The following day the Department of Transport signed emergency legislation stating such results could be provided in English or Irish, but this law will have no impact on hundreds of drink driving cases currently before the courts.

On Friday two applications were submitted by motorists convicted of drink driving, seeking to extend the period within which they could appeal.

If they succeed, it means existing convictions may also be undermined by the High Court ruling.

In Castlerea District Court in Co Roscommon, judge Geoffrey Browne granted an application by a convicted drink driver, John Higgins, Ballybeg, Tulsk, for an extension of time to lodge an appeal.

Legal sources predicted the successful application might prompt a series of similar applications by recently convicted drink drivers.

Solicitor John O’Dwyer, representing Higgins, told the judge his application was “unusual” and “would not have arisen but for the decision of the High Court”.

Higgins was disqualified from driving at Strokestown District Court on January 28th last. He was convicted of drink driving, fined €250, and disqualified for a minimum period of two years.

Mr O’Dwyer told the judge the evidence submitted to the court of the breath analysis of the Evidenzer device came in the form of statement, pursuant to Section 13 of the Road Traffic Act, 2010.

No application for recognisance was fixed at the end of Higgins’s trial.

Following his successful application, Mr O’Dwyer said it was his instruction to lodge an appeal with the Circuit Court.
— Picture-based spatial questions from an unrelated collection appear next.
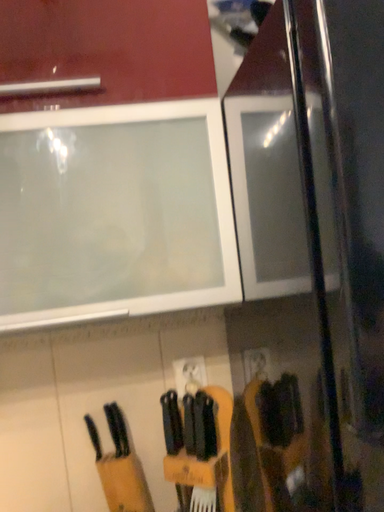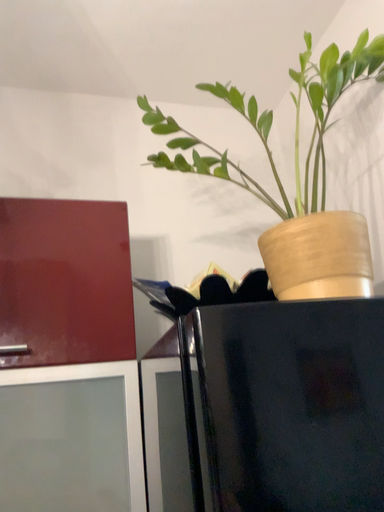
Question: How did the camera likely rotate when shooting the video?

Choices:
 (A) rotated upward
 (B) rotated downward

Answer: (A)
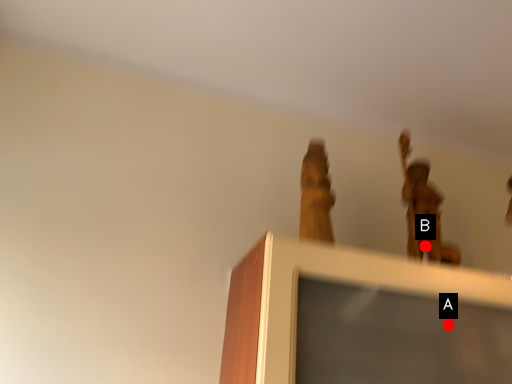
Question: Two points are circled on the image, labeled by A and B beside each circle. Among these points, which one is nearest to the camera?

Choices:
 (A) A is closer
 (B) B is closer

Answer: (A)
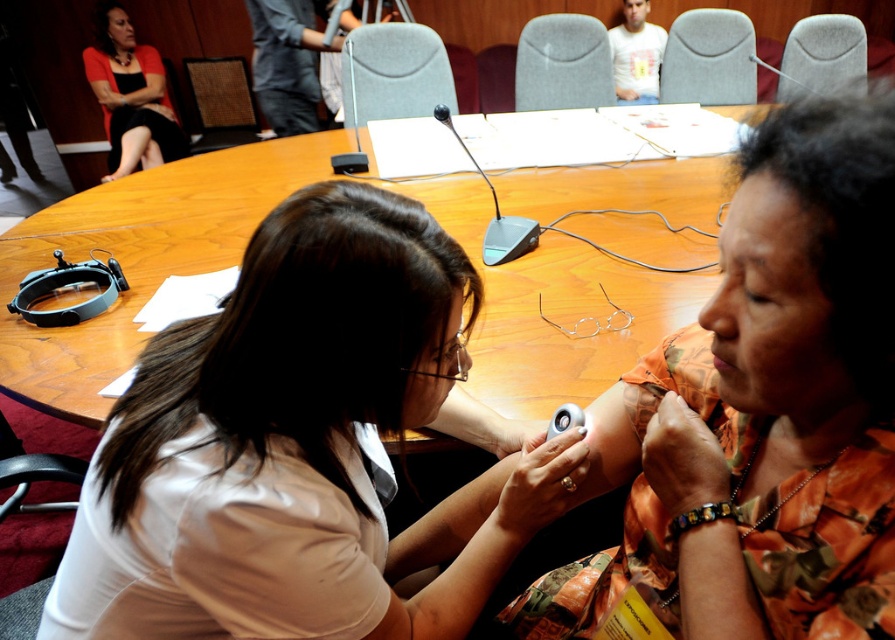
Question: Estimate the real-world distances between objects in this image. Which object is closer to the wooden at center?

Choices:
 (A) orange floral shirt at center
 (B) white matte shirt at center
 (C) matte black dress at upper left

Answer: (B)

Question: Is white matte shirt at center above orange floral shirt at center?

Choices:
 (A) yes
 (B) no

Answer: (B)

Question: Where is wooden at center located in relation to matte black dress at upper left in the image?

Choices:
 (A) right
 (B) left

Answer: (A)

Question: Is orange floral shirt at center thinner than matte black dress at upper left?

Choices:
 (A) yes
 (B) no

Answer: (A)

Question: Which of the following is the closest to the observer?

Choices:
 (A) wooden at center
 (B) matte black dress at upper left
 (C) white matte shirt at center

Answer: (C)

Question: Which point is farther to the camera?

Choices:
 (A) (103, 83)
 (B) (399, 221)

Answer: (A)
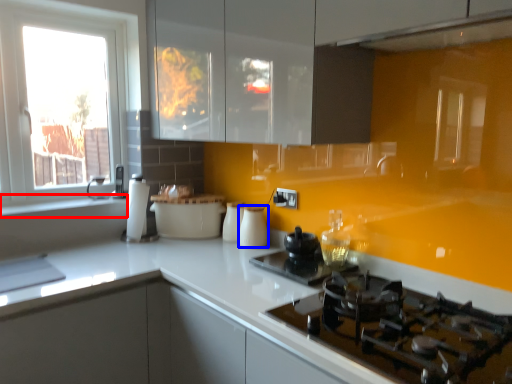
Question: Among these objects, which one is farthest to the camera, window sill (highlighted by a red box) or kitchen appliance (highlighted by a blue box)?

Choices:
 (A) window sill
 (B) kitchen appliance

Answer: (B)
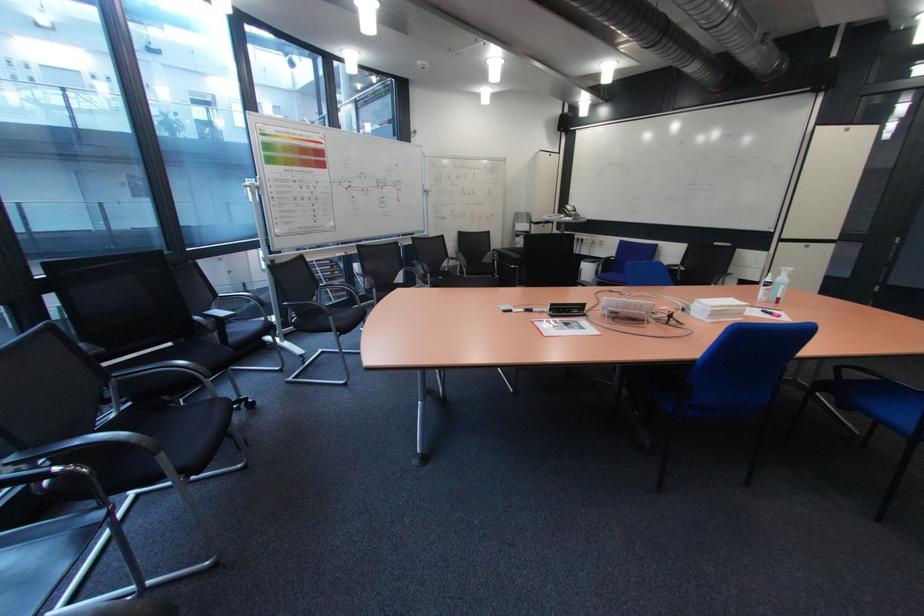
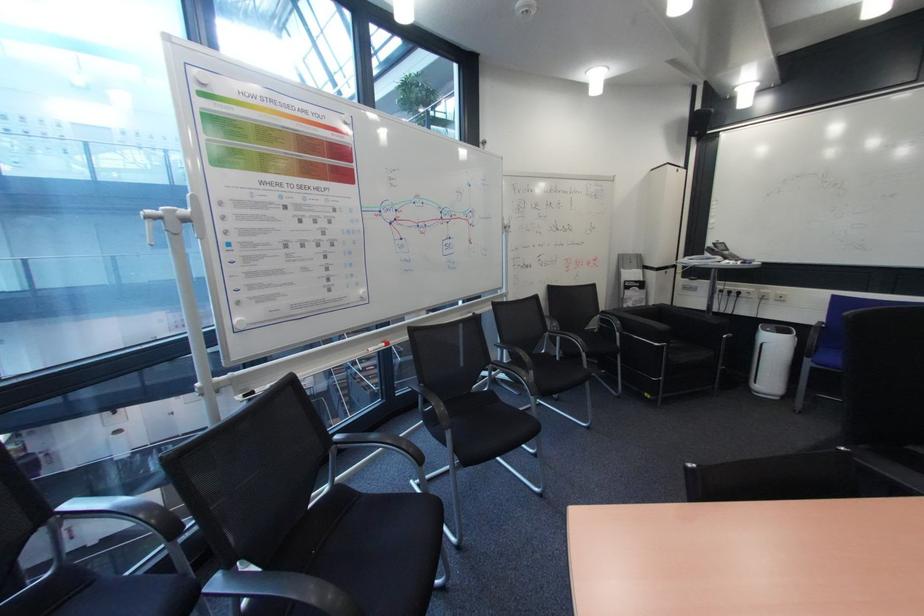
The images are taken continuously from a first-person perspective. In which direction are you moving?

The cameraman moved toward left, forward.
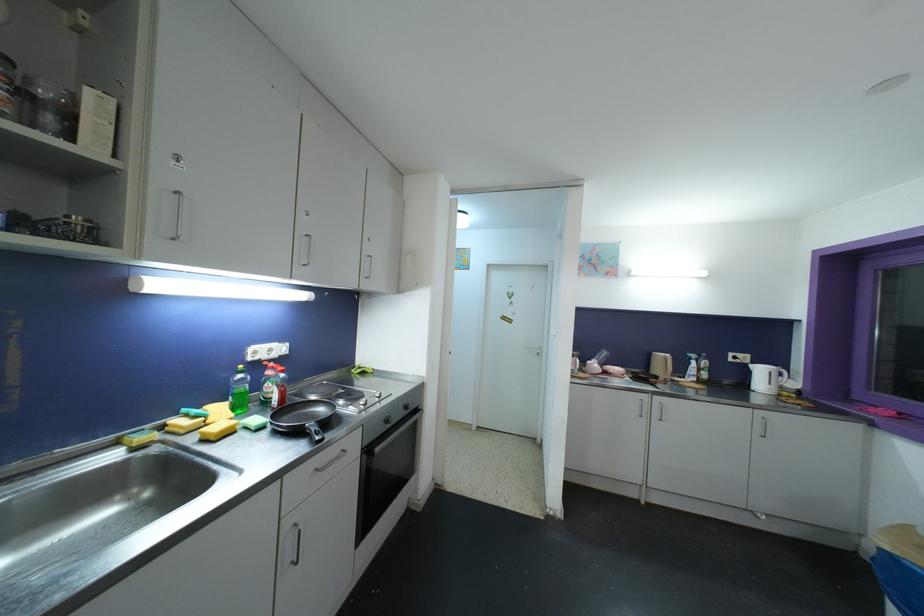
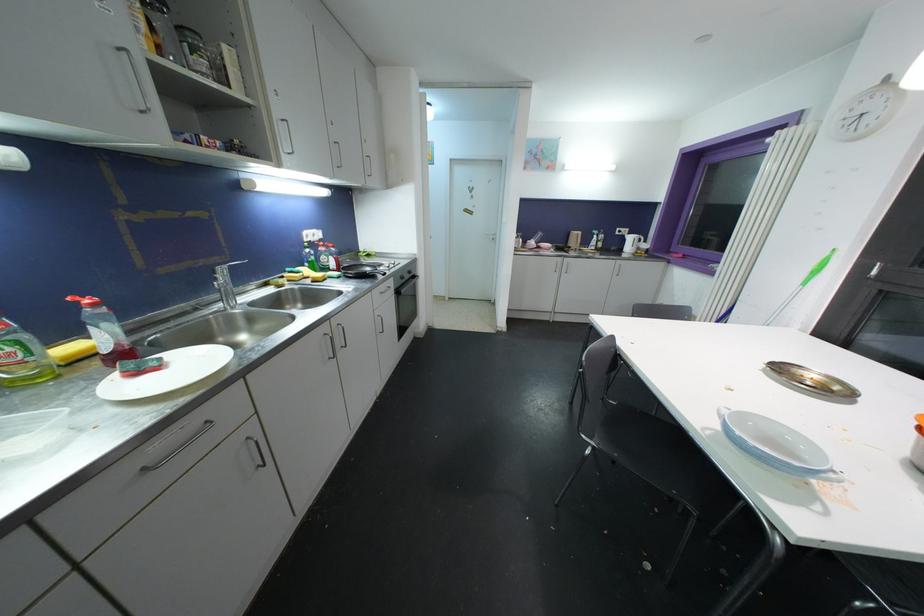
The point at (542, 357) is marked in the first image. Where is the corresponding point in the second image?

(496, 241)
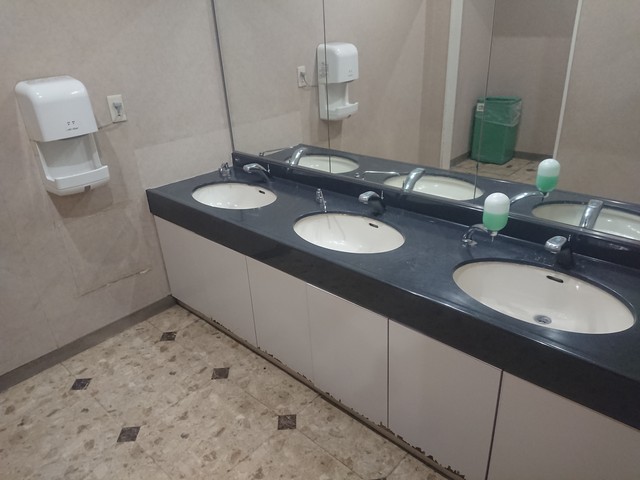
Identify the location of floor. Image resolution: width=640 pixels, height=480 pixels. (170, 406).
The basis of the appeal is that at the time of the taking of the sample on September 22nd, 2014, it is now known that the law was incorrect and has subsequently been struck down.

Mr O’Dwyer said the introduction of a new statutory instrument, as signed into law by the Minister for Transport, had prospective effect only and did not remedy the problem in Higgins’s case.

He said it was also his instruction from Higgins to pursue the State for damages where they knew through the offices of An Garda Síochána that the consultative case stated had first been mooted and where there was a vulnerability on the part of the State in relation to the particular statutory provision of Section 13 of the Road Traffic Act 2010.

A similar argument for an extension of time to lodge and appeal and for recognisance to be fixed was made in the case of Ryan Connolly, Summerhill, Ballyglass, Claremorris, Co Mayo, at a sitting on Friday of Castlebar District Court.

Connolly was convicted of drink driving in April last year, was fined €350 and disqualified for driving for two years.

The application was adjourned to October 7th by judge Mary Devins.